397. Asafoetida.—Asafetida.

A gum-resin obtained by incising the rhizomes and roots of Ferula asafoetida, Linné, of Feru'la foe'tida Regel, and some other species of Ferula.

BOTANICAL CHARACTERISTICS.—A gigantic herbaceous plant, 10 feet high, with radical leaves 18 inches long, bipinnate; calyx nearly obsolete, consisting of 5 minute points. Fruit broadly elliptical, thin, foliaceous, with dilated border; vittae inconspicuous.

SOURCE.—This plant, and other species from which commercial asafetida is procured, grows in Western Thibet, Kashmir, Persia, Turkestan, and Afghanistan. The plant is cut off at the root, and the milky juice exuding is allowed to harden, the sun being excluded by branches and leaves thrown over the cut surface; when it has solidified it is scraped off, and another slice of the root is cut off to expose a fresh surface, this operation being continued until the root is exhausted.

DESCRIPTION OF DRUG.—Masses composed of white tears of various shapes and sizes, imbedded in a brown, sticky mass, along with vegetable trash and earthy impurities. These masses are at first soft, but harden on exposure, the tears breaking with a conchoidal fracture, at first milk-white, but gradually turning pink, and at last brown. It resembles galbanum very much in appearance, but is easily. distinguished by its strong, disagreeable, alliaceous odor, due to a sulphuretted volatile oil present to the extent of 3 to 9 per cent. On adding ammonia to a decoction of the sublimated resin, a blue fluorescence is exhibited. Taste acrid, bitter, and alliaceous.

When assayed by the official process asafoetida should contain not less than 60 per cent. of alcohol soluble constituents.

VARIETIES.—Besides the above-described variety, the amygdaloid, which is the most common, there are other forms in which it enters the market:

Liquid asafoetida is a permanent, syrupy liquid, white, turning brown on exposure.

Asafoetida in tears is the purest variety.

Stony asafoetida, never used medicinally, consists of pieces of gypsum or other earthy material coated with a thin layer of the milk-juice.

CONSTITUENTS.—The greater part of asafoetida consists of a gum (20 to 30 per cent.) and resin (50 to 70 per cent.). These, with the volatile oil (3 to 9 per cent.), form with water a milky emulsion. The resin is regarded by Tschirch as the ferulic ester of asaresino-tannol, C24H35O5, which, by sublimation, yields umbelliferone. There is also contained in the drug vanillin 0.06 per cent., ferulic acid, C10H10O4, 1.28 per cent. The resin, when fused with KOH, yields resorcin and protocatechuic acid. The mineral impurities often amount to 40%, especially in that imported from Herat, where it is adulterated with red clay. Ash (of Resin), not to exceed 15 per cent.; (Powder), not to exceed 30 per cent.

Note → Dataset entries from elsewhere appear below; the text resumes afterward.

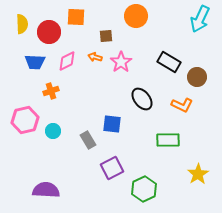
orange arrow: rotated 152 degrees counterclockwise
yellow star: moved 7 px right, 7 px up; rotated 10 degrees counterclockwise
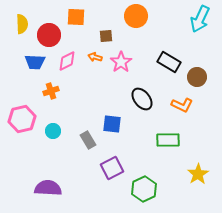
red circle: moved 3 px down
pink hexagon: moved 3 px left, 1 px up
purple semicircle: moved 2 px right, 2 px up
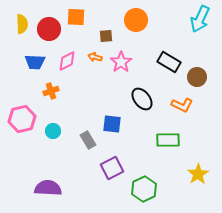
orange circle: moved 4 px down
red circle: moved 6 px up
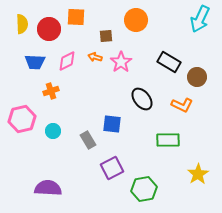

For an exhaustive treatise on Gum Resins, etc., the student is referred to "Analysis of Resins, Balsams and Gum Resins, Their Chemistry and Pharmacognosis," by Carl Dietrich (Scott, Greenwood & Co., London).

ACTION AND USES.—Asafoetida combines the properties of a stimulating antispasmodic with those of an efficient expectorant, making it a valuable remedy in spasmodic affections of the respiratory tract, as whooping-cough, asthma, etc. It is also a laxative, especially useful in cases of flatulence. Dose: 5 to 8 gr. (0.3 to 0.5 Gm.).


Emulsum Asafoetidae (4 per cent.), Dose: 2 to 4 fl. dr. (8 to 15 mils).
Tinctura Asafoetidae (20 per cent.), 10 to 40 drops (0.6 to 2.6 mils).
Pilulae Asafoetidae (each pill containing about 3 gr. of asafoetida, with soap as an excipient), 2 to 5 pills.